From 2018 through 2020, which marks the 50th anniversary of the ratification of the Nuclear Nonproliferation Treaty, the exhibition traveled to Mayors for Peace cities in cooperation with local peace activities with its final station at the United Nations Headquarter in New York for the 2020 NPT Review Conference, which was cancelled due to Covid19 pandemic.

The Artwork

Since time immemorial, cities and streets have always been the lifelines of every society, in every civilization. They are a central arena of life, drenched in memories. They connect people, places, countries, cultures.
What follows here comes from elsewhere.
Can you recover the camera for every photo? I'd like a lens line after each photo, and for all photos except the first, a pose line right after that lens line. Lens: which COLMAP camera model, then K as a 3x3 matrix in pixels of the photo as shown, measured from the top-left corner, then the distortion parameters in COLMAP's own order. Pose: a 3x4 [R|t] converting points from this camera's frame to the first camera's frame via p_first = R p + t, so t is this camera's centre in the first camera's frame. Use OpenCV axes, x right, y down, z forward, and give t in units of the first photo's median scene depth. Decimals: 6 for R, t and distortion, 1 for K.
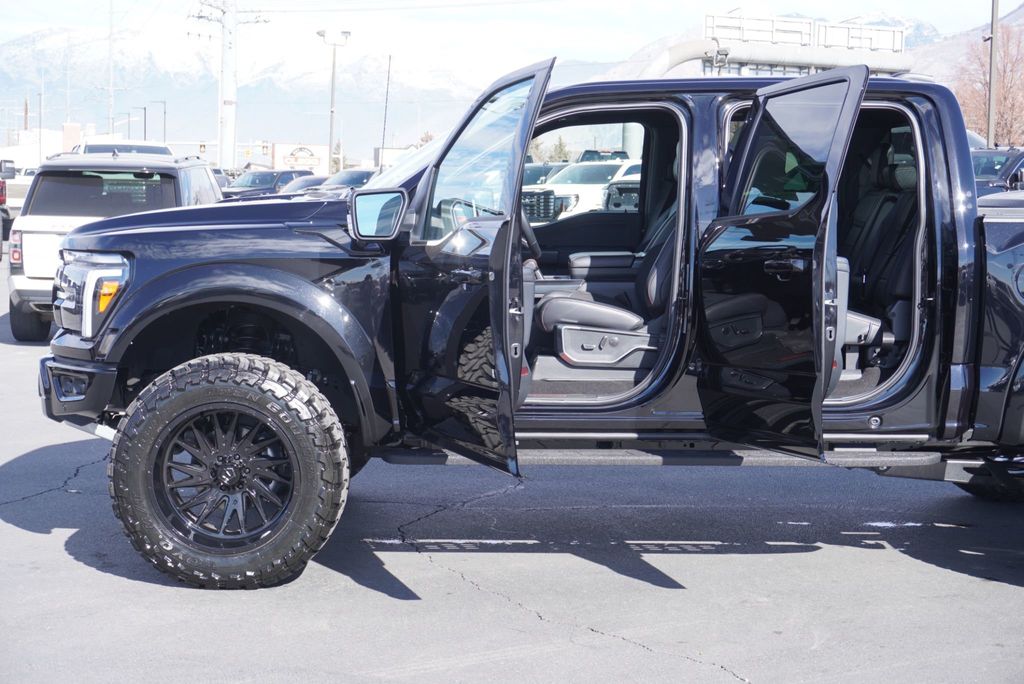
lens RADIAL K [[1727.8, 0, 512.0], [0, 1727.8, 342.0], [0, 0, 1]] dist [0.052011, 0.155501]
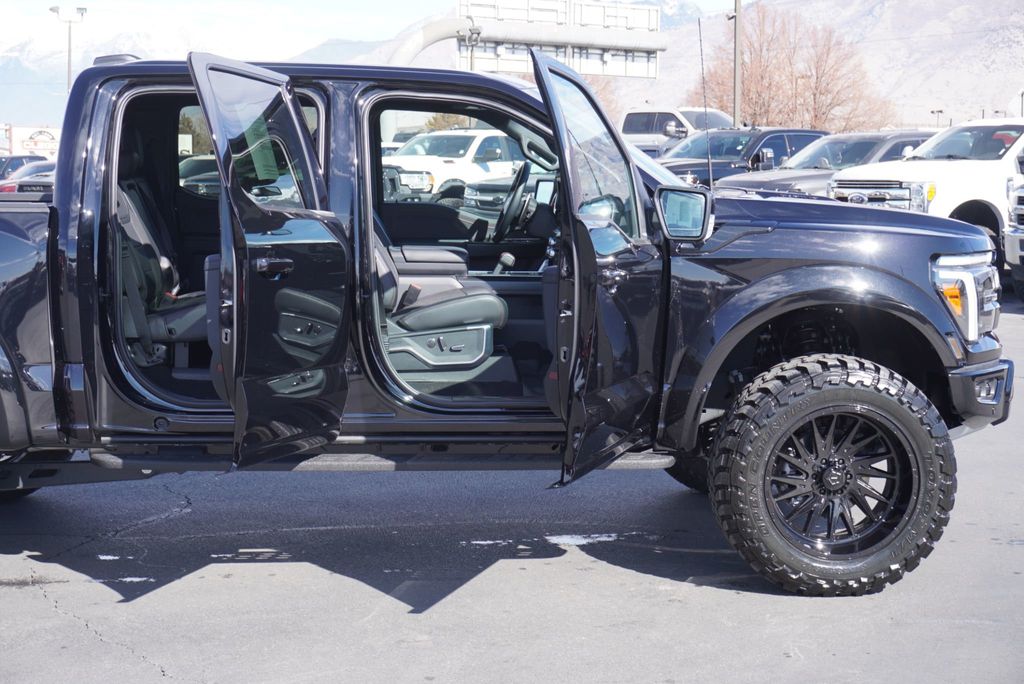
lens RADIAL K [[1727.8, 0, 512.0], [0, 1727.8, 342.0], [0, 0, 1]] dist [0.052011, 0.155501]
pose [[0.992860, -0.022599, 0.117129, 0.079238], [0.021264, 0.999694, 0.012636, -0.013241], [-0.117379, -0.010055, 0.993036, 0.093379]]
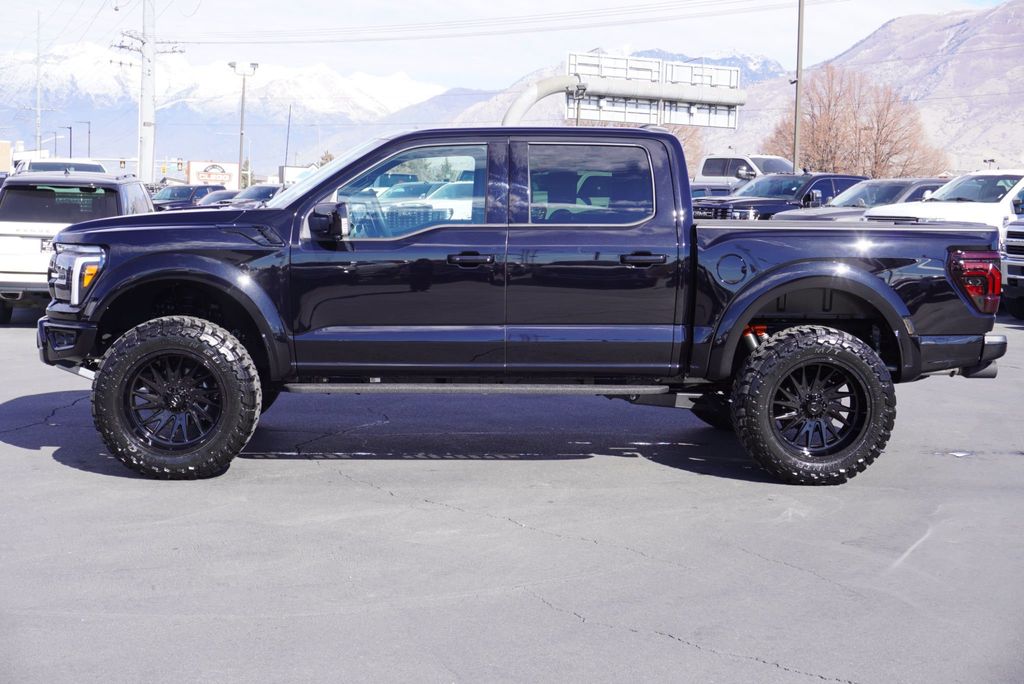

They are the settings for encounters, collisions, accidents, dramas, and stories – life itself. Streets and places change, erode, are damaged, repaired, painted, marked by traces that reveal something about those who left them, telling stories or conjuring images of the places in which they are found.

 

Traces are the photographic subject of the Stuttgart based artist Klaudia Dietewich. She is interested in the subtle esthetics of daily life‘s relics, which in one way or another reflect the condition of our world. Much like an archeologist, she searches for her subjects in urban and industrial spaces. Seeing authentic beauty in the patched, the overlooked, the forgotten, she is drawing parallels from the gradual disappearance of motifs to our own existence.

 

Her found objects are fragments and pieces that are nonrepresentational, but that call to mind memories, associations, and narratives. As a distillation of life lived, the works raise the question of what remains of us and of the world as we know it.